課題のねらい -
指揮のまねごとの悩みを扱った本文のうち、「音量には気をつけ、跳んだりは」で始まり「うのが、私の基本的考えです。」まで続く部分を、「陶酔感」を「高揚感」に替えて書き直してください。

出典本文 -
^^^^^^^^^^^^^^^^
若いころに指揮者小沢征爾さんのライブを見て、躍動感あふれる姿が脳裏に焼き付きました。
以来数十年、音楽を耳にすると、条件反射的に体を揺すりくねらせ、タクトを振るまねごとをします。
恥ずかしいので人前ではしませんが、一人暮らしのアパートの部屋にいるとパフォーマンスに陶酔している自分がいます。
音量には気をつけ、跳んだりはねたりはしないので、世間様には迷惑をかけていないと思い込んでいました。
先日、階下の新住人が来て「天井がきしみ電灯がゆれる。何をしている」とすごまれました。
とにかく謝り、事なきを得ましたが、落ち込んでいます。
そういえば、階下は人の入れ替わりが多いようです。
今は我慢していますが、ラジオから音楽が流れると体がむずむずしてきます。
私の“宿痾(しゅくあ)(持病)”である「指揮マネ病」とどう向き合えばいいのでしょうか。
◆【回答】
うむ。「宿痾指揮マネ病」ですか。
失礼な言い方になるかもしれませんが、これは珍しい悩みですね。
確かに現在困っておられる点についてはよく理解できましたが、音楽の楽しみ方にこんな方法があったのか!
そのユニークさに思わずうなりました。確かにこれは陶酔感を得るための最高の手段でしょう。
以上のように感じましたから、あなたのこの楽しみ方はやめるべきではない、というのが、私の基本的考えです。
それでどうするか? 思いつき程度のアイデアかもしれませんが、
1階に引っ越せば問題がなくなるんじゃないかと思いました。
特に階下は、あなたのせいかどうかは別にして、よく引っ越されるとのこと。
それなら今の人が引っ越したあとに入るとか。
もう一つの方法。小沢征爾をイメージするから、喧騒(けんそう)が生まれるんだとしたら、
もっと静かな指揮者、たとえばカール・ベームとか(ほとんど動きませんよね)……
そういうイメージで陶酔に浸ることってできませんか?
躍動感のある指揮も良いですが、抑制の効いた内面的な指揮もマネるに足ると思うんですが。
これを読んだ直後の外来の日に先生に、「先日の『宿痾、指揮マネ病』は面白いですね」と
申しあげたら、先生は「『宿痾』っていうのがいいですよね」と笑っておられました。
^^^^^^^^^^^^^^^^
提供資料 -
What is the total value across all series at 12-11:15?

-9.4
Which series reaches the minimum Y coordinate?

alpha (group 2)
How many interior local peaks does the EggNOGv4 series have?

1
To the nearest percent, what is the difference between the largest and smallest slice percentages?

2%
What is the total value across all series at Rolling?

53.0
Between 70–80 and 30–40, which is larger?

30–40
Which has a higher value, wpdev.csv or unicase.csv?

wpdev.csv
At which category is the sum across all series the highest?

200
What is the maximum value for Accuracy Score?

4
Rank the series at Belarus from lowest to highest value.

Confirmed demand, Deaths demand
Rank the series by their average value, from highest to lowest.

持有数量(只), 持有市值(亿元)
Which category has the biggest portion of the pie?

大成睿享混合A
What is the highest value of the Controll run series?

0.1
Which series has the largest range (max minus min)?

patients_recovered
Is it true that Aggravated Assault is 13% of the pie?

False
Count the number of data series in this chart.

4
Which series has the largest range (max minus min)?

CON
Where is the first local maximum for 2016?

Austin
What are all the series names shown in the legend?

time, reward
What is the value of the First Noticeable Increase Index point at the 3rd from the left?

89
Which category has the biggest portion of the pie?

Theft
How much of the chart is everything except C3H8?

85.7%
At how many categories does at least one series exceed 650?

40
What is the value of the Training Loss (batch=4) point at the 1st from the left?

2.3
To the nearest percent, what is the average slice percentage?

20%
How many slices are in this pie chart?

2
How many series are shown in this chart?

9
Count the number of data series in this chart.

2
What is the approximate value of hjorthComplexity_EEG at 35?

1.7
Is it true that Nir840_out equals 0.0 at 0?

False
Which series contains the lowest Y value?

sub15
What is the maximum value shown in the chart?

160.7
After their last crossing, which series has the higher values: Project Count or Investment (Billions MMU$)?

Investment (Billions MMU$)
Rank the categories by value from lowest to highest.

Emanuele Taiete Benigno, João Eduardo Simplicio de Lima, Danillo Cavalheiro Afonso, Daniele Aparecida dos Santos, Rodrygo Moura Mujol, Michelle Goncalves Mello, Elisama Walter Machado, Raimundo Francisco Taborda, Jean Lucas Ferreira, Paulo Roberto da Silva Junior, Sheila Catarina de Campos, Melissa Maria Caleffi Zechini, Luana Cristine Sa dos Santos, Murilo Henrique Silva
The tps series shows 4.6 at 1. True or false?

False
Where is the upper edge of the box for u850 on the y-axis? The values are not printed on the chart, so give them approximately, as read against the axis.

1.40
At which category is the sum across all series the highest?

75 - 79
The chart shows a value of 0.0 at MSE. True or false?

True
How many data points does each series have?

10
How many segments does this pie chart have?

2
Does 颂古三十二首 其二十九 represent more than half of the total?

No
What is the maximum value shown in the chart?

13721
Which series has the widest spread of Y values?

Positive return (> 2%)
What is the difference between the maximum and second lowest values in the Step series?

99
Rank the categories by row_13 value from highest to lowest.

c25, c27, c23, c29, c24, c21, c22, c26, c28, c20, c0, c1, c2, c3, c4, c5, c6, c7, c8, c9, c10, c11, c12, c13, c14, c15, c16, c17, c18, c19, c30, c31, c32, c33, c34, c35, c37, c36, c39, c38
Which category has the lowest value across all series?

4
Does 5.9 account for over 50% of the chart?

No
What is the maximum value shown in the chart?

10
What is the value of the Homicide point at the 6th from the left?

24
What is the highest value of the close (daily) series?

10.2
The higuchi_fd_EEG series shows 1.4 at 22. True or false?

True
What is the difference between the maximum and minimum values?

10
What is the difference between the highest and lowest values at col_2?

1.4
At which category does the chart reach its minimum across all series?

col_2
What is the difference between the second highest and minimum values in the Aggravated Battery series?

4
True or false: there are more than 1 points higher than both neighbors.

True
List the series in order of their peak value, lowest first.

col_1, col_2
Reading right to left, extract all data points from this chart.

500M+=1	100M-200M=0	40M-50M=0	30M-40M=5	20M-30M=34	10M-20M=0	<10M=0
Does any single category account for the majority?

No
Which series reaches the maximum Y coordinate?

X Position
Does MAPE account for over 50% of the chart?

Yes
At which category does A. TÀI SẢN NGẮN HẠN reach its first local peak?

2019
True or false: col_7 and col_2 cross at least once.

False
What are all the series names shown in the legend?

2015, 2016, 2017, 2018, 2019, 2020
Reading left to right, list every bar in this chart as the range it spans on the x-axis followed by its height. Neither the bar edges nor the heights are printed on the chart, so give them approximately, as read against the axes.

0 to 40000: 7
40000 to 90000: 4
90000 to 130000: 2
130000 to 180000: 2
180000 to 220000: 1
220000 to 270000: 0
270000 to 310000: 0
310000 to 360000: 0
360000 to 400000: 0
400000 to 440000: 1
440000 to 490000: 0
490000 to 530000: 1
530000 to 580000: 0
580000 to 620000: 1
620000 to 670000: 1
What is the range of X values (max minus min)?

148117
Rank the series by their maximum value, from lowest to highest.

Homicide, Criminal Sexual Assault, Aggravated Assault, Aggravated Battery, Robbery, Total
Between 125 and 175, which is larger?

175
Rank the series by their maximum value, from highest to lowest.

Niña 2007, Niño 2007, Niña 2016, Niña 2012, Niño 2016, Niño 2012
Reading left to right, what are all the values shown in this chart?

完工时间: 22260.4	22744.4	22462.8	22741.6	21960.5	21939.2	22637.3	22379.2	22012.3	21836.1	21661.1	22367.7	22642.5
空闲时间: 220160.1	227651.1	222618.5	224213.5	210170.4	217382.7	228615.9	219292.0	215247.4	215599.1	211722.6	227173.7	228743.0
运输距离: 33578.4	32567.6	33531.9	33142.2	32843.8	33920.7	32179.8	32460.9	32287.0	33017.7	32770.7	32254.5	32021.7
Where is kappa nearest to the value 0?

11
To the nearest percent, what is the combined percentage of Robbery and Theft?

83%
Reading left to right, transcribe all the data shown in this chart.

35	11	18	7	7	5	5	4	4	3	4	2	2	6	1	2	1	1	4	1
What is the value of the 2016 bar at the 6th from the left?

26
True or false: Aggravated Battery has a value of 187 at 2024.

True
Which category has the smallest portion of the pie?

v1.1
^^^^^^^^^^^^^^^^
結果 -
音量には気をつけ、跳んだりはねたりはしないので、世間様には迷惑をかけていないと思い込んでいました。
先日、階下の新住人が来て「天井がきしみ電灯がゆれる。何をしている」とすごまれました。
とにかく謝り、事なきを得ましたが、落ち込んでいます。
そういえば、階下は人の入れ替わりが多いようです。
今は我慢していますが、ラジオから音楽が流れると体がむずむずしてきます。
私の“宿痾(しゅくあ)(持病)”である「指揮マネ病」とどう向き合えばいいのでしょうか。
◆【回答】
うむ。「宿痾指揮マネ病」ですか。
失礼な言い方になるかもしれませんが、これは珍しい悩みですね。
確かに現在困っておられる点についてはよく理解できましたが、音楽の楽しみ方にこんな方法があったのか!
そのユニークさに思わずうなりました。確かにこれは高揚感を得るための最高の手段でしょう。
以上のように感じましたから、あなたのこの楽しみ方はやめるべきではない、というのが、私の基本的考えです。